What is the credit crunch?
Kent-based financial adviser, David Braithwaite, explains how the credit crunch started and what it really means.
Last year, we would have all thought that the expression ‘credit crunch’ was a type of breakfast cereal, but now it is a word on everyone’s lips. But why? What happened and how does it affect us?
Like most things here, it started in America. Various lending institutions have always lent money to people in the "sub prime" arena – in other words, people who didn’t have the best track record in their ability to repay loans. The assumption was that the loans could always be maintained and that prices would continue to rise.
No one really knows how much was lent on this basis, but when things started to go wrong, banks became wary about who they then lent money to. The result was less cash being lent – a lack of liquidity.

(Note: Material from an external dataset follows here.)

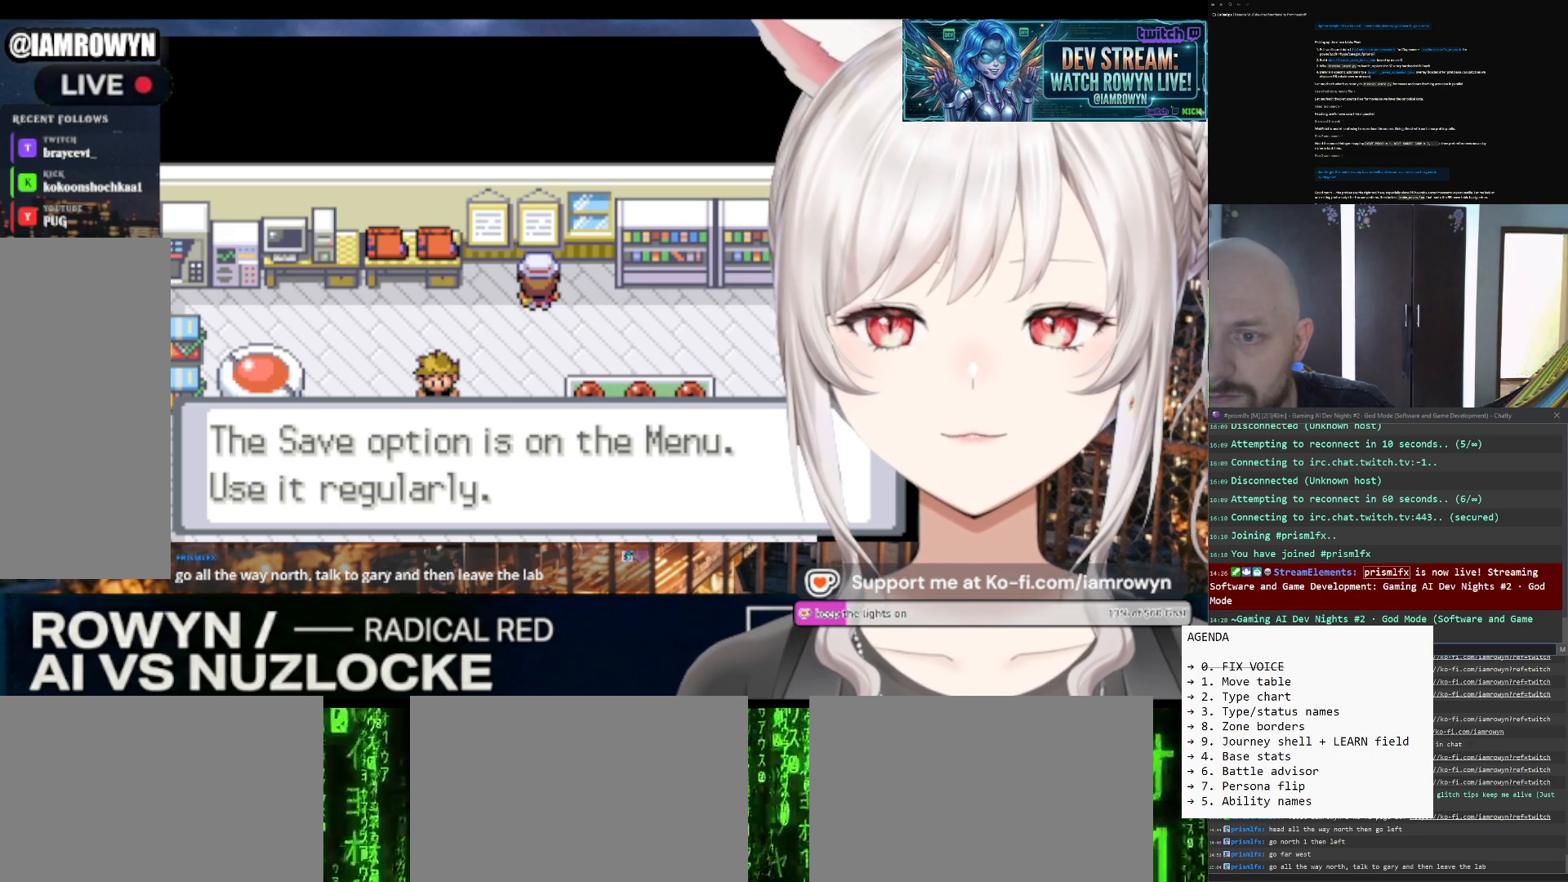
{"buttons": ["A"], "events": []}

Banks also lend money to one another. However, once this "crunch" started to happen and because no bank knew who the next Northern Rock was going to be, they all began to play their cards close to their chests and stopped lending to each other, preferring instead to keep their own cash to themselves.
The result of this is the cost of lending rising way above the Government’s targets. At the same time our household bills have increased, from food to fuel, making everyone rightfully nervous.
Now here is my crunch. We have never had so much information available to us, from so many sources, but sometimes the headlines are all we see.
Let me give you an example. We read that the Government has ploughed billions into the economy to prop up our ailing banking system, but in order to make sense of this and decide if it is time to panic or not, we need to put it into perspective. The billions which have been ploughed in are undeniably big numbers, but it is the equivalent of someone who earns £25,000 per year giving up £625.
There is still plenty of money to go round, and what has been done so far is actually a drop in the ocean to the Treasury.
I’m not trying to make light of the demise many of us are feeling right now and certainly it is a sad sign of our times that various industries, and ultimately jobs, are at risk.
The good news is these economic times are cyclical, things will get better - we just don't exactly know when. We have seen the price of car fuel decrease, some foods are cheaper, and VAT has reduced to 15%. If you can afford to invest for the long term and have an appetite for a degree of risk with some of your money, there probably hasn’t been a better time to invest.
Have you also noticed the reduction in junk mail from people offering you credit and loans? Every crunch has some silver lining if you look hard enough.